● Problem description
Nothing outside the stretch is wanted. Repeat exactly the lines of the listing below from the one that contains "right wrist: (867, 455)" through the one that contains "right hip: (1316, 629)", both ends included.
= = = = = = =
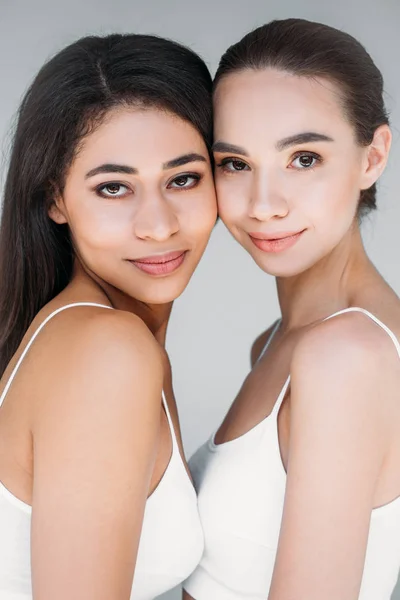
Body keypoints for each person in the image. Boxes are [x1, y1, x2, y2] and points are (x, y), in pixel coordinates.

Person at [184, 18, 400, 600]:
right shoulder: (279, 340)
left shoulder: (346, 357)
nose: (263, 204)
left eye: (303, 159)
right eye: (235, 163)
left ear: (372, 157)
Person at [0, 33, 217, 600]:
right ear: (56, 199)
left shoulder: (95, 336)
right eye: (114, 187)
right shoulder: (107, 352)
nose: (158, 223)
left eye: (184, 178)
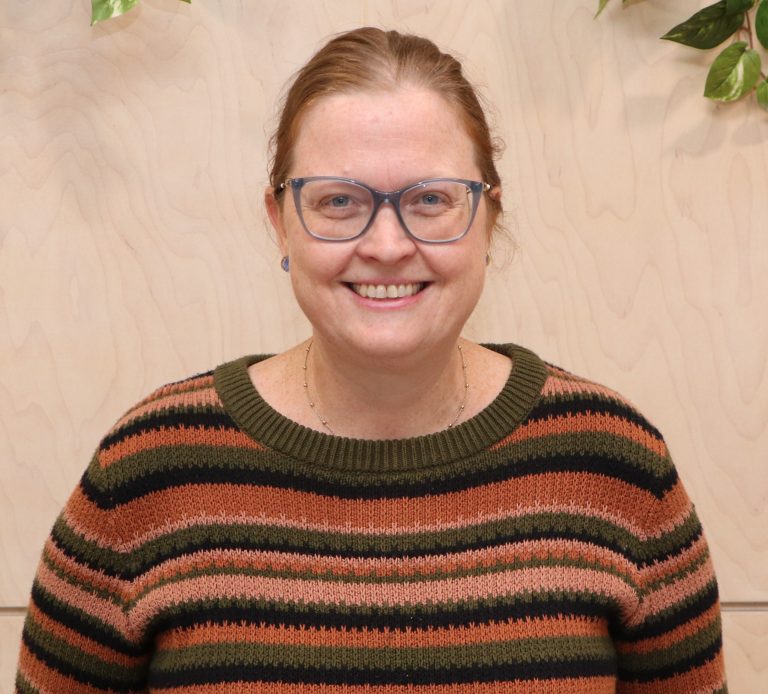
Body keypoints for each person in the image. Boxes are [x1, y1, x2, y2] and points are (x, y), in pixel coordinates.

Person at [16, 27, 727, 693]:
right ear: (280, 222)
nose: (387, 245)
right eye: (338, 201)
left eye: (430, 199)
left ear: (488, 219)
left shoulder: (614, 464)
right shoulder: (150, 468)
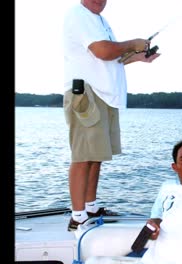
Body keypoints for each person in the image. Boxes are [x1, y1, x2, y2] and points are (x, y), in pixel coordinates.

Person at [63, 0, 161, 231]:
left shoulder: (100, 21)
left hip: (104, 96)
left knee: (95, 155)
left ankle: (91, 207)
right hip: (87, 93)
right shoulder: (78, 14)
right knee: (82, 156)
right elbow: (103, 51)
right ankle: (78, 218)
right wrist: (133, 43)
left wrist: (138, 56)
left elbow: (113, 59)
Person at [85, 137, 182, 264]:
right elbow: (155, 221)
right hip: (150, 263)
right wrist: (153, 228)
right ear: (175, 167)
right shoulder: (167, 188)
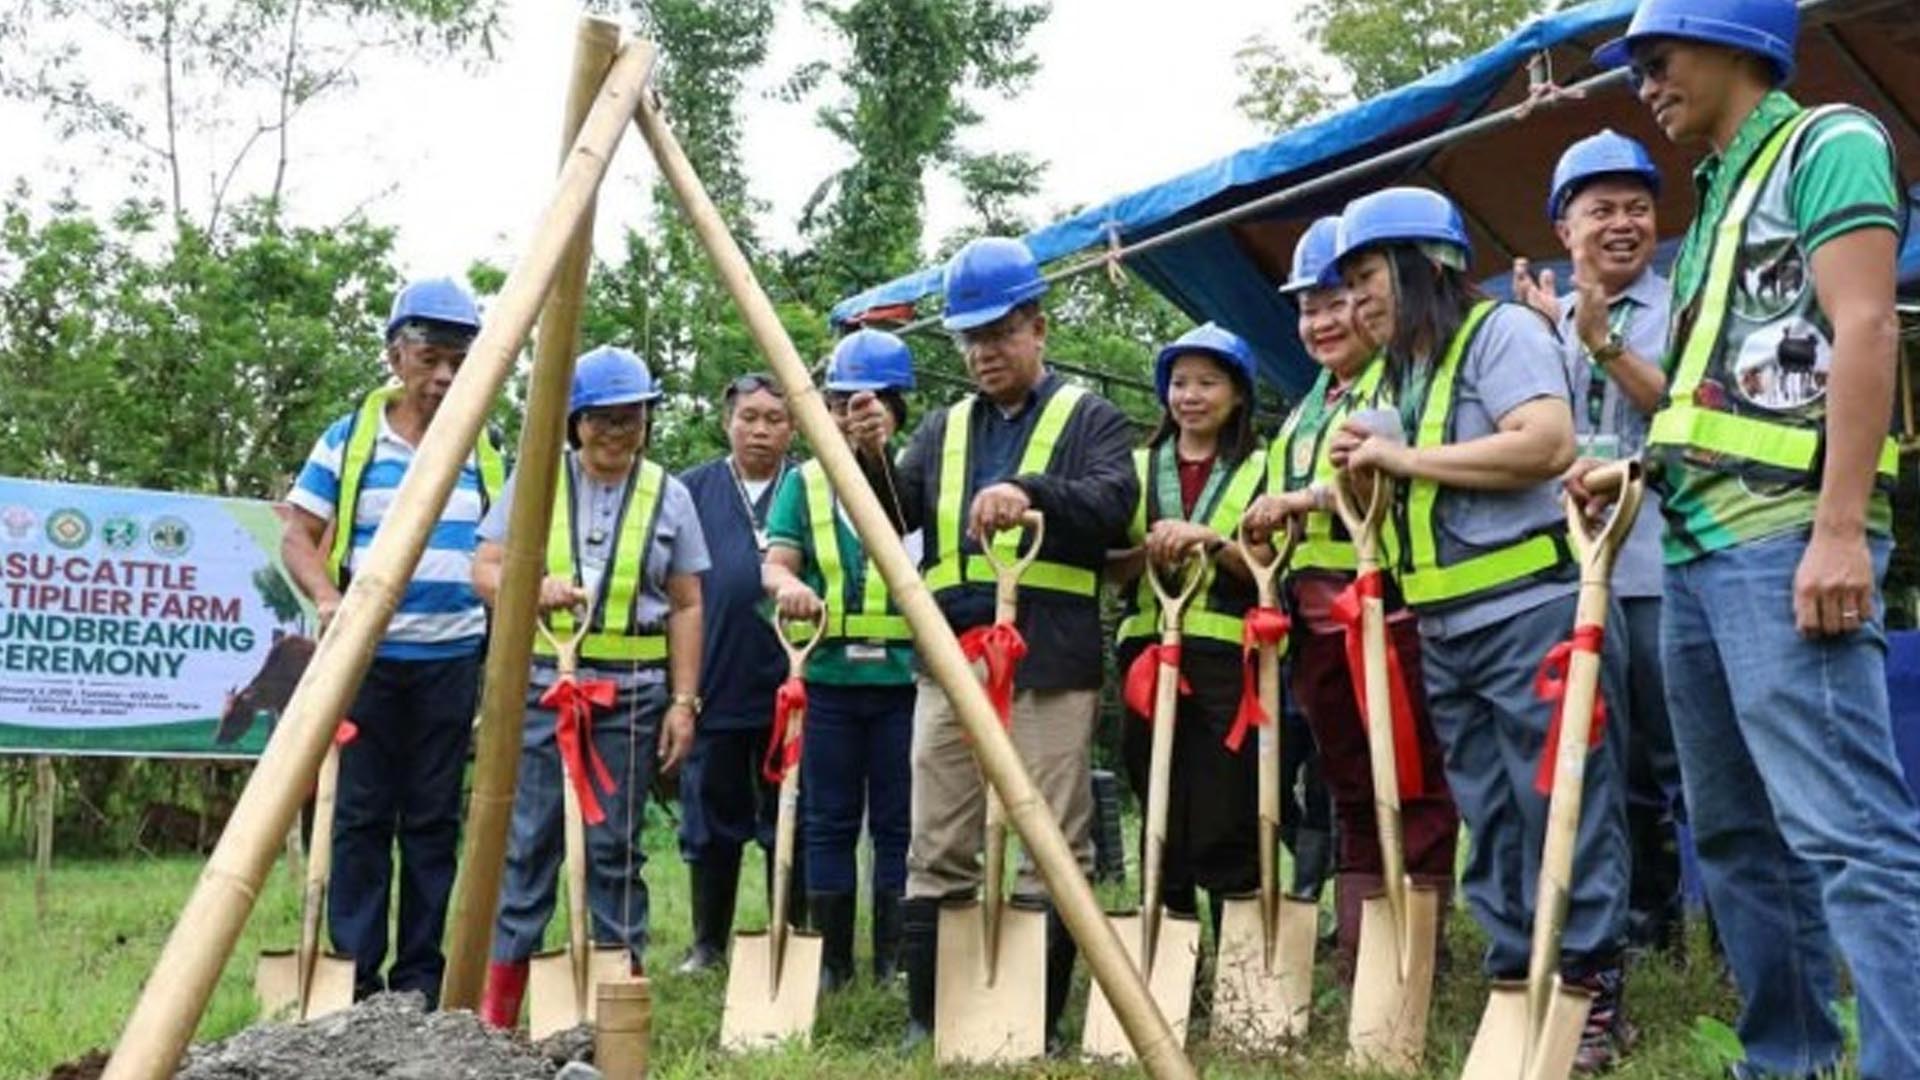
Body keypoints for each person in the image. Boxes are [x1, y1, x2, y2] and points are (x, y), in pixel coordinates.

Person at [1583, 2, 1920, 1075]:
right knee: (1734, 836)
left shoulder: (1831, 141)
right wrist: (1634, 455)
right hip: (1693, 552)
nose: (1645, 84)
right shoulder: (1715, 198)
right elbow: (1717, 401)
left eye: (1658, 57)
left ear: (1738, 40)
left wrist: (1840, 532)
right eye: (1635, 67)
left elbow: (1866, 326)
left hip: (1787, 543)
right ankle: (1786, 1059)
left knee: (1848, 833)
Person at [1327, 188, 1633, 1070]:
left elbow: (1545, 443)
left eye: (1368, 277)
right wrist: (1355, 470)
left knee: (1561, 805)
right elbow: (1404, 480)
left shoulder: (1501, 333)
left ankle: (1588, 989)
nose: (1356, 301)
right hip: (1446, 628)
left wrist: (1402, 456)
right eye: (1348, 284)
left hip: (1530, 612)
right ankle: (1513, 980)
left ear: (1426, 265)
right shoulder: (1399, 374)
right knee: (1490, 816)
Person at [844, 236, 1139, 1052]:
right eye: (970, 338)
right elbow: (896, 517)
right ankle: (931, 1017)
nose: (984, 352)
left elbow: (1113, 505)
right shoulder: (941, 430)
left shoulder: (1092, 419)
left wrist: (1028, 491)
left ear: (1038, 328)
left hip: (1049, 661)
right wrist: (867, 455)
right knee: (938, 836)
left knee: (1052, 841)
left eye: (1000, 333)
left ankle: (1034, 1020)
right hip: (951, 663)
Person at [1243, 217, 1461, 982]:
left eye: (1336, 301)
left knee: (1412, 779)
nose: (1322, 323)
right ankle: (1361, 949)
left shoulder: (1396, 385)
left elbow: (1386, 482)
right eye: (1308, 308)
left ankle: (1416, 947)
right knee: (1349, 784)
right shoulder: (1304, 408)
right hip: (1316, 629)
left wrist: (1299, 501)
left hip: (1385, 615)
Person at [279, 276, 505, 1006]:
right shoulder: (349, 442)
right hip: (367, 664)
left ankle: (419, 983)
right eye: (430, 359)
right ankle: (355, 976)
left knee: (434, 820)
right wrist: (327, 597)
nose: (443, 376)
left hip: (452, 662)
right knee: (361, 816)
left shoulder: (486, 450)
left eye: (458, 363)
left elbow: (503, 550)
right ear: (395, 356)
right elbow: (297, 535)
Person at [470, 346, 706, 1027]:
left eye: (631, 418)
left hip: (632, 697)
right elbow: (484, 569)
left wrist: (683, 702)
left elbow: (687, 603)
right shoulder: (537, 480)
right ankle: (499, 1012)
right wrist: (531, 585)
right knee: (530, 843)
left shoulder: (670, 494)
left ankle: (616, 1006)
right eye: (602, 418)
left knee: (614, 849)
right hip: (546, 688)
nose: (617, 432)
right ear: (575, 421)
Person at [1515, 130, 1688, 959]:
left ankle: (1732, 934)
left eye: (1638, 208)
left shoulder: (1683, 302)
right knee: (1604, 757)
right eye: (1602, 210)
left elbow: (1683, 410)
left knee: (1683, 750)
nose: (1623, 224)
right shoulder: (1539, 329)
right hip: (1573, 577)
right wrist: (1556, 330)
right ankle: (1643, 926)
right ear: (1564, 229)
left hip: (1660, 563)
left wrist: (1596, 338)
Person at [762, 329, 920, 991]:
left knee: (898, 823)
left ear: (896, 408)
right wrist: (788, 588)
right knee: (826, 820)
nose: (854, 416)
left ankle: (893, 958)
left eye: (870, 402)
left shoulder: (916, 475)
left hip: (904, 682)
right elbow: (776, 563)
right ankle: (831, 963)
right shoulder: (803, 483)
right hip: (826, 678)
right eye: (839, 404)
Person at [1108, 322, 1268, 948]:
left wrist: (1211, 542)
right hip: (1146, 655)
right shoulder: (1134, 466)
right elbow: (1108, 566)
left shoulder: (1262, 468)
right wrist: (1145, 553)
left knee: (1226, 806)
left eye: (1207, 383)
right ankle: (1170, 950)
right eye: (1179, 383)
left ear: (1238, 393)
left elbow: (1269, 569)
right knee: (1158, 802)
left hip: (1228, 662)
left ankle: (1238, 959)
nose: (1191, 396)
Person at [675, 372, 805, 973]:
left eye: (774, 419)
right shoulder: (691, 489)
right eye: (748, 417)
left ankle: (793, 933)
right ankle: (708, 944)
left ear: (793, 428)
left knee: (792, 811)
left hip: (793, 680)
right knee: (710, 814)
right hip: (716, 679)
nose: (760, 430)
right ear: (727, 422)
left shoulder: (806, 486)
= = = = = = =
● Response for this exercise
right wrist: (867, 455)
right knee: (938, 836)
left knee: (1052, 841)
left eye: (1000, 333)
left ankle: (1034, 1020)
right hip: (951, 663)
Person at [1243, 217, 1461, 982]:
left eye: (1336, 301)
left knee: (1412, 779)
nose: (1322, 323)
right ankle: (1361, 949)
left shoulder: (1396, 385)
left elbow: (1386, 482)
right eye: (1308, 308)
left ankle: (1416, 947)
right knee: (1349, 784)
right shoulder: (1304, 408)
right hip: (1316, 629)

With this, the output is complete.